观察 actions[2].Cmd 的内容。可见 go build 命令实际上是调用了对应系统(OS)架构(ARCH)的编译器命令(compile)来编译源代码的。

[
  "/Users/shane/src/github.com/golang/go/pkg/tool/darwin_amd64/compile -o /var/folders/8x/6h3nms2s34z7vwk5blbsz3100000gn/T/go-build730813966/b001/_pkg_.a -trimpath \"/var/folders/8x/6h3nms2s34z7vwk5blbsz3100000gn/T/go-build730813966/b001=>\" -p main -lang=go1.13 -complete -buildid z5Cb5jRJruTRtEF3nuzz/z5Cb5jRJruTRtEF3nuzz -goversion go1.13.1 -D _/Users/shane/src/github.com/shanexu/go-playground/helloworld -importcfg /var/folders/8x/6h3nms2s34z7vwk5blbsz3100000gn/T/go-build730813966/b001/importcfg -pack -c=12 /Users/shane/src/github.com/shanexu/go-playground/helloworld/main.go /var/folders/8x/6h3nms2s34z7vwk5blbsz3100000gn/T/go-build730813966/b001/_gomod_.go"
]

命令行中有两个文件引起了我的兴趣: importcfg_gomod_.go

然而,在go build命令运行结束后这些文件,都会被删除,为了防止这样的事情发生,我在go build运行的过程中增加了两个条件断点—— cmd/go/internal/work/exec.go 第117、119行,条件为 a.json.ID = 2= ,ID为2的action正是main.go的编译过程。

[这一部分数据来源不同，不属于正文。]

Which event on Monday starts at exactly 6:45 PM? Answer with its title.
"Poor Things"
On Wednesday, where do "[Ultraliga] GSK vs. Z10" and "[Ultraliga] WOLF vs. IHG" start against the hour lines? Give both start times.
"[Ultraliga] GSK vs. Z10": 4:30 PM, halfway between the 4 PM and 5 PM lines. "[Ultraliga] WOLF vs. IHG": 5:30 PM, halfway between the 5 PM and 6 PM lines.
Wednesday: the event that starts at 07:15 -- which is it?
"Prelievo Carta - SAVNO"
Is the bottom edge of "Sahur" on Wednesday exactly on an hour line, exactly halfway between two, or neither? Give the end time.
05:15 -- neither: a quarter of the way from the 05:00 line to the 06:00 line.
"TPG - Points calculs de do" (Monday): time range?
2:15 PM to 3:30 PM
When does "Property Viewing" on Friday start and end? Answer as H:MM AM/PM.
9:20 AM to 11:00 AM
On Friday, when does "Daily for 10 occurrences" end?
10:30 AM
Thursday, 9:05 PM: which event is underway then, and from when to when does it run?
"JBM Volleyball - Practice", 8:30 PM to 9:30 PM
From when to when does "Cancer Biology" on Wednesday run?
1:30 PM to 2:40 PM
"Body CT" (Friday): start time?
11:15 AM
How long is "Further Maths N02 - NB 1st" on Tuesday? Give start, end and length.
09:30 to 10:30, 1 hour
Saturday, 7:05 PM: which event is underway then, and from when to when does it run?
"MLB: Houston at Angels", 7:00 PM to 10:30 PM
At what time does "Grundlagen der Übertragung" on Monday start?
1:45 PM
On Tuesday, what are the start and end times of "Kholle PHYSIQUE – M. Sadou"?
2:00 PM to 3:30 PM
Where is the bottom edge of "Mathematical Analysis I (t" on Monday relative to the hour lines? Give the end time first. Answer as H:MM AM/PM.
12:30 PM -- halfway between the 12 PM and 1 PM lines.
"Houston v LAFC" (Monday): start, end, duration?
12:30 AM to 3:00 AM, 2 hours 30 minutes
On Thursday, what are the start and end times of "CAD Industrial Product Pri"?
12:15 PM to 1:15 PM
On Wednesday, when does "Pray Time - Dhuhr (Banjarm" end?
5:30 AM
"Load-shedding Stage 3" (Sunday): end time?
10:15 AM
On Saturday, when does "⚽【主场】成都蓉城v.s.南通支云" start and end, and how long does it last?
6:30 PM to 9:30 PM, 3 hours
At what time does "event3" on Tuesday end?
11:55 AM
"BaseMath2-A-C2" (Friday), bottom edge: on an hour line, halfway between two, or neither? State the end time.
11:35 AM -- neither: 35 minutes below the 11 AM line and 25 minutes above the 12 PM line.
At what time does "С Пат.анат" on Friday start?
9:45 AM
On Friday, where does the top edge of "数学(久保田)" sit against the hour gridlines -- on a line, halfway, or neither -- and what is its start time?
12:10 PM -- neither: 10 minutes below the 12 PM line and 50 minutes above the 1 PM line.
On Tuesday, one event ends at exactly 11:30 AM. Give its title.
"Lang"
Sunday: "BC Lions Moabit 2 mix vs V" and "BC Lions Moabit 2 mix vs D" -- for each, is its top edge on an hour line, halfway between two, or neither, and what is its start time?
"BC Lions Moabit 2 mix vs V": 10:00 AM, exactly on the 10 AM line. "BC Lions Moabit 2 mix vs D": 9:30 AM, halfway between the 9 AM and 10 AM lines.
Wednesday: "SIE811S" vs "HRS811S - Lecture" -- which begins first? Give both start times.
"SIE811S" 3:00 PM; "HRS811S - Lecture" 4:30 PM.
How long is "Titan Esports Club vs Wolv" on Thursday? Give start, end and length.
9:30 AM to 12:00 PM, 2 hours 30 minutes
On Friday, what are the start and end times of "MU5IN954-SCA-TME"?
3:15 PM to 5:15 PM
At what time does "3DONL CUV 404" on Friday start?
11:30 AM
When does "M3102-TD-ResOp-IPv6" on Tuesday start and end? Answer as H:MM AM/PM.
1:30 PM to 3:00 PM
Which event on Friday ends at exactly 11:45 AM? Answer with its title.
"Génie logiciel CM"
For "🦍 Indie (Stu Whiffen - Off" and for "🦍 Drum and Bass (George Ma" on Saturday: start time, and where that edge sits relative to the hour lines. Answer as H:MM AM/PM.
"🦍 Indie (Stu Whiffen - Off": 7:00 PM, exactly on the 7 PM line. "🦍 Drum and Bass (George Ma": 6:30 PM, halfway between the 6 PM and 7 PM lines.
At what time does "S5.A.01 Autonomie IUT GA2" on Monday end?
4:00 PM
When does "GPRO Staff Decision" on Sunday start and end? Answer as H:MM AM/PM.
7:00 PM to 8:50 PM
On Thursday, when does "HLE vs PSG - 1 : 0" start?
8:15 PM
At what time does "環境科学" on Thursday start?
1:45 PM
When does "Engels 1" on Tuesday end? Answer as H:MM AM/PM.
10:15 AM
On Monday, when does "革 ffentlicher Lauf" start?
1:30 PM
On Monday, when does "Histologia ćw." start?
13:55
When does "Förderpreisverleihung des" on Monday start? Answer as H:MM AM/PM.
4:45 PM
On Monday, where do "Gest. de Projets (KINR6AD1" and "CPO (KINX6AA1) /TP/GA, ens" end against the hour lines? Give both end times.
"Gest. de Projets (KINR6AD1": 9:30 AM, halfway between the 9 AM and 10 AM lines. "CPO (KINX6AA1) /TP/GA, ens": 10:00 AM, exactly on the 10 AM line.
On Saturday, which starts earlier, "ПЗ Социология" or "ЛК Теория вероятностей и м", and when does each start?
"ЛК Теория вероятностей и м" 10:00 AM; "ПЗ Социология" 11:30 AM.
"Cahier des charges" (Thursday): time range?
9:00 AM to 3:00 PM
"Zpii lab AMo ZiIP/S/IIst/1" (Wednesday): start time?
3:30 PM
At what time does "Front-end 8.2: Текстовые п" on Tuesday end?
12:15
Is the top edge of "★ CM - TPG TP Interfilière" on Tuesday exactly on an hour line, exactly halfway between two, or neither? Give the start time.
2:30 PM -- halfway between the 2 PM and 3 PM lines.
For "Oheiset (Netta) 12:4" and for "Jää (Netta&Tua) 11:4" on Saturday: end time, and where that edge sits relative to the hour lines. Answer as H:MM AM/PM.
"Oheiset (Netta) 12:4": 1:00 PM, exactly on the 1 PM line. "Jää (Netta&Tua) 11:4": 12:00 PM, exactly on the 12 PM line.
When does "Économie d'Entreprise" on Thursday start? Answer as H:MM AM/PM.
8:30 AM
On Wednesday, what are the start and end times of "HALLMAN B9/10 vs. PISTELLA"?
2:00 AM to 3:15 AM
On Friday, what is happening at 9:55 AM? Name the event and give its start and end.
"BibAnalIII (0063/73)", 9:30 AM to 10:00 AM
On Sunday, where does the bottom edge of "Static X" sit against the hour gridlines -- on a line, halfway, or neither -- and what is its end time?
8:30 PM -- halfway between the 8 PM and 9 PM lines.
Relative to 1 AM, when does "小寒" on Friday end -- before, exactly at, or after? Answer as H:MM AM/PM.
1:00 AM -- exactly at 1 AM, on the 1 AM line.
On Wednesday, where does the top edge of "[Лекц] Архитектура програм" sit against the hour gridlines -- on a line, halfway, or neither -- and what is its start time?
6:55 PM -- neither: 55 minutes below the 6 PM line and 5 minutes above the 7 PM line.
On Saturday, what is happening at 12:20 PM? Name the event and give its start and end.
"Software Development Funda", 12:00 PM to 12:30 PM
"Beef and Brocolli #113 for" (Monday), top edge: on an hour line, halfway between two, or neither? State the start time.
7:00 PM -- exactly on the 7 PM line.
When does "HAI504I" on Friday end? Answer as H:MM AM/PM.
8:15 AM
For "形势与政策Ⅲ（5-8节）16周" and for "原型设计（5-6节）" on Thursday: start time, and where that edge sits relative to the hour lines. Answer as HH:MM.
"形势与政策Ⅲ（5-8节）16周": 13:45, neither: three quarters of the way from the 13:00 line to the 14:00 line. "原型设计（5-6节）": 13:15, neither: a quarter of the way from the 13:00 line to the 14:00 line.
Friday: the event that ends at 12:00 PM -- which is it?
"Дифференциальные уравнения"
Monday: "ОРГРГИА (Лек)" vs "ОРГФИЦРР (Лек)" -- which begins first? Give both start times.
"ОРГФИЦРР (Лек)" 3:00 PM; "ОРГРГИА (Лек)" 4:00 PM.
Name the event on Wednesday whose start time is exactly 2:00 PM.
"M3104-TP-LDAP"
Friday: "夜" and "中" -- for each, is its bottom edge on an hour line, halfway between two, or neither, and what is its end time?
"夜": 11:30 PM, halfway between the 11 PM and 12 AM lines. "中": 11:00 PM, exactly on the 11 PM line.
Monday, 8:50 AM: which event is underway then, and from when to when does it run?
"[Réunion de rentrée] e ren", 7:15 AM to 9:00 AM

第117行开始执行Action,第119行Action执行结束。

109:   // Handle runs a single action and takes care of triggering
110:   // any actions that are runnable as a result.
111:   handle := func(a *Action) {
112:     if a.json != nil {
113:       a.json.TimeStart = time.Now()
114:     }
115:     var err error
116:     if a.Func != nil && (!a.Failed || a.IgnoreFail) {
117:       err = a.Func(b, a)
118:     }
119:     if a.json != nil {
120:       a.json.TimeDone = time.Now()
121:     }
122: 
123:     // The actions run in parallel but all the updates to the
124:     // shared work state are serialized through b.exec.

在代码运行到119行后就可以获取文件内容。

_gomod_.go

1: package main
2: import _ "unsafe"
3: //go:linkname __debug_modinfo__ runtime.modinfo
4: var __debug_modinfo__ = "0w\xaf\f\x92t\b\x02A\xe1\xc1\a\xe6\xd6\x18\xe6path\tcommand-line-arguments\nmod\tgithub.com/shanexu/go-playground\t(devel)\t\n\xf92C1\x86\x18 r\x00\x82B\x10A\x16\xd8\xf2"
5:     

importcfg

# import config
packagefile context=/Users/shane/src/github.com/golang/go/pkg/darwin_amd64/context.a
packagefile fmt=/Users/shane/src/github.com/golang/go/pkg/darwin_amd64/fmt.a
packagefile runtime=/Users/shane/src/github.com/golang/go/pkg/darwin_amd64/runtime.a  

有了这两个文件以及命令行参数后,我们就可以手动执行compile命令了。在GoLand里添加一个新的run configuration。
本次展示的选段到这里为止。